- **Collected data**:
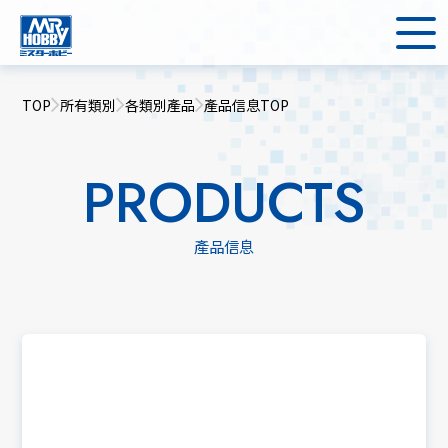
TOP
所有類別
各類別產品
產品信息TOP
PRODUCTS
產品信息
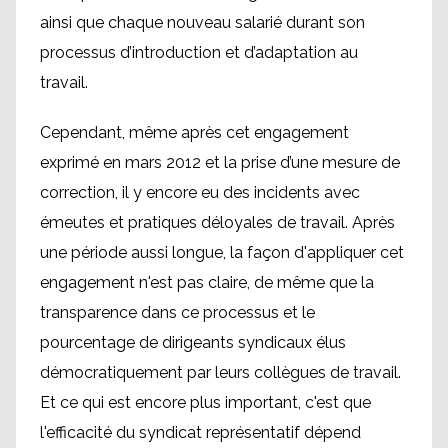
ainsi que chaque nouveau salarié durant son
processus d’introduction et d’adaptation au
travail.
Cependant, même après cet engagement
exprimé en mars 2012 et la prise d’une mesure de
correction, il y encore eu des incidents avec
émeutes et pratiques déloyales de travail. Après
une période aussi longue, la façon d'appliquer cet
engagement n'est pas claire, de même que la
transparence dans ce processus et le
pourcentage de dirigeants syndicaux élus
démocratiquement par leurs collègues de travail.
Et ce qui est encore plus important, c'est que
l'efficacité du syndicat représentatif dépend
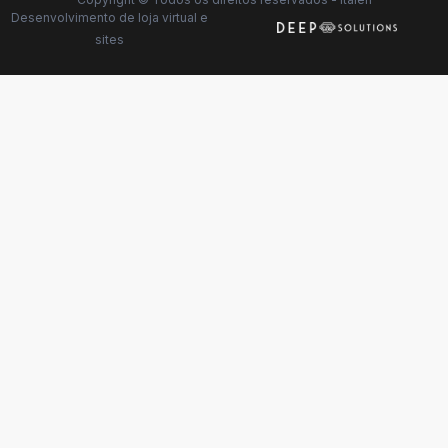
Desenvolvimento de
loja virtual
e
sites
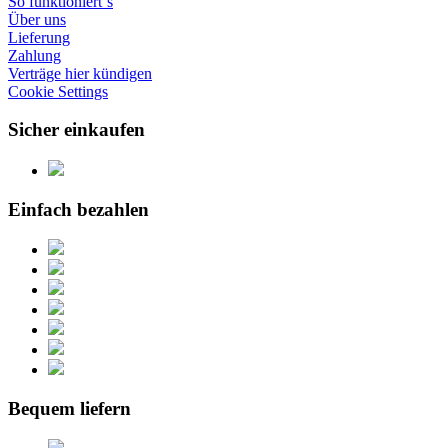
So funktioniert´s
Über uns
Lieferung
Zahlung
Verträge hier kündigen
Cookie Settings
Sicher einkaufen
Einfach bezahlen
Bequem liefern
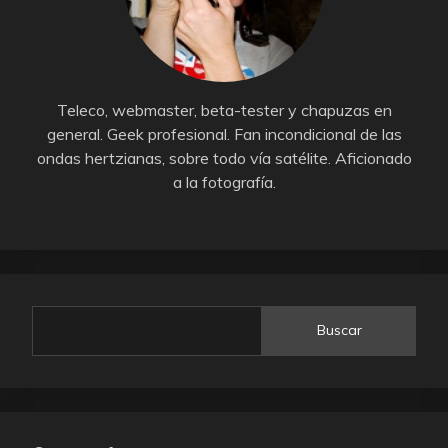
Teleco, webmaster, beta-tester y chapuzas en
general. Geek profesional. Fan incondicional de las
ondas hertzianas, sobre todo vía satélite. Aficionado
a la fotografía.
Buscar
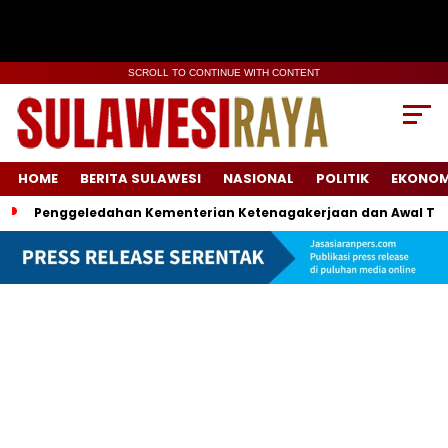
SCROLL TO CONTINUE WITH CONTENT
HOME
BERITA SULAWESI
NASIONAL
POLITIK
EKONOM
Penggeledahan Kementerian Ketenagakerjaan dan Awal Ter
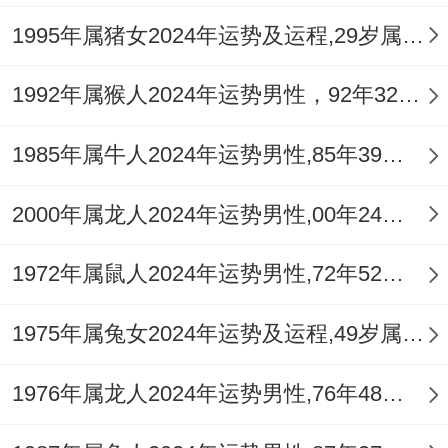
分歧。
1995年属猪女2024年运势及运程,29岁属猪人2024全年每月运势女性如何
哪些行业的属鼠人受到的作用会更大？
1992年属猴人2024年运势男性，92年32岁属猴男2024年每月运程怎么样
从事，管理、机械，电力（午火代表）、交
1985年属牛人2024年运势男性,85年39岁属牛男2024年每月运程怎么样
通等行业的属鼠人感受会尤为明显，变动可
能更为剧烈，而从事策划，咨询、贸易，物
2000年属龙人2024年运势男性,00年24岁属龙男2024年每月运程怎么样
流等需要频繁移动或沟通的行业，则能借助
「驿马」星的特性，在变动中寻找新的机
1972年属鼠人2024年运势男性,72年52岁属鼠男2024年每月运程怎么样
遇，但过程必然辛苦。
1975年属兔女2024年运势及运程,49岁属兔人2024全年每月运势女性如何
职场中的人际关系应怎样把握？
1976年属龙人2024年运势男性,76年48岁属龙男2024年每月运程怎么样
冲太岁之年人际关系首重「同」字。易因立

- **Exercise description**:
Can you return the lines of the entries verbatim, starting at the line that contains "So funktioniert´s" and continuing through the last line of the entries, with the pictures left out?

- **Exercise output**:
So funktioniert´s
Über uns
Lieferung
Zahlung
Verträge hier kündigen
Cookie Settings
Sicher einkaufen
Einfach bezahlen
Bequem liefern
Teleco, webmaster, beta-tester y chapuzas en
general. Geek profesional. Fan incondicional de las
ondas hertzianas, sobre todo vía satélite. Aficionado
a la fotografía.
Buscar
SCROLL TO CONTINUE WITH CONTENT
HOME
BERITA SULAWESI
NASIONAL
POLITIK
EKONOM
Penggeledahan Kementerian Ketenagakerjaan dan Awal Ter
分歧。
1995年属猪女2024年运势及运程,29岁属猪人2024全年每月运势女性如何
哪些行业的属鼠人受到的作用会更大？
1992年属猴人2024年运势男性，92年32岁属猴男2024年每月运程怎么样
从事，管理、机械，电力（午火代表）、交
1985年属牛人2024年运势男性,85年39岁属牛男2024年每月运程怎么样
通等行业的属鼠人感受会尤为明显，变动可
能更为剧烈，而从事策划，咨询、贸易，物
2000年属龙人2024年运势男性,00年24岁属龙男2024年每月运程怎么样
流等需要频繁移动或沟通的行业，则能借助
「驿马」星的特性，在变动中寻找新的机
1972年属鼠人2024年运势男性,72年52岁属鼠男2024年每月运程怎么样
遇，但过程必然辛苦。
1975年属兔女2024年运势及运程,49岁属兔人2024全年每月运势女性如何
职场中的人际关系应怎样把握？
1976年属龙人2024年运势男性,76年48岁属龙男2024年每月运程怎么样
冲太岁之年人际关系首重「同」字。易因立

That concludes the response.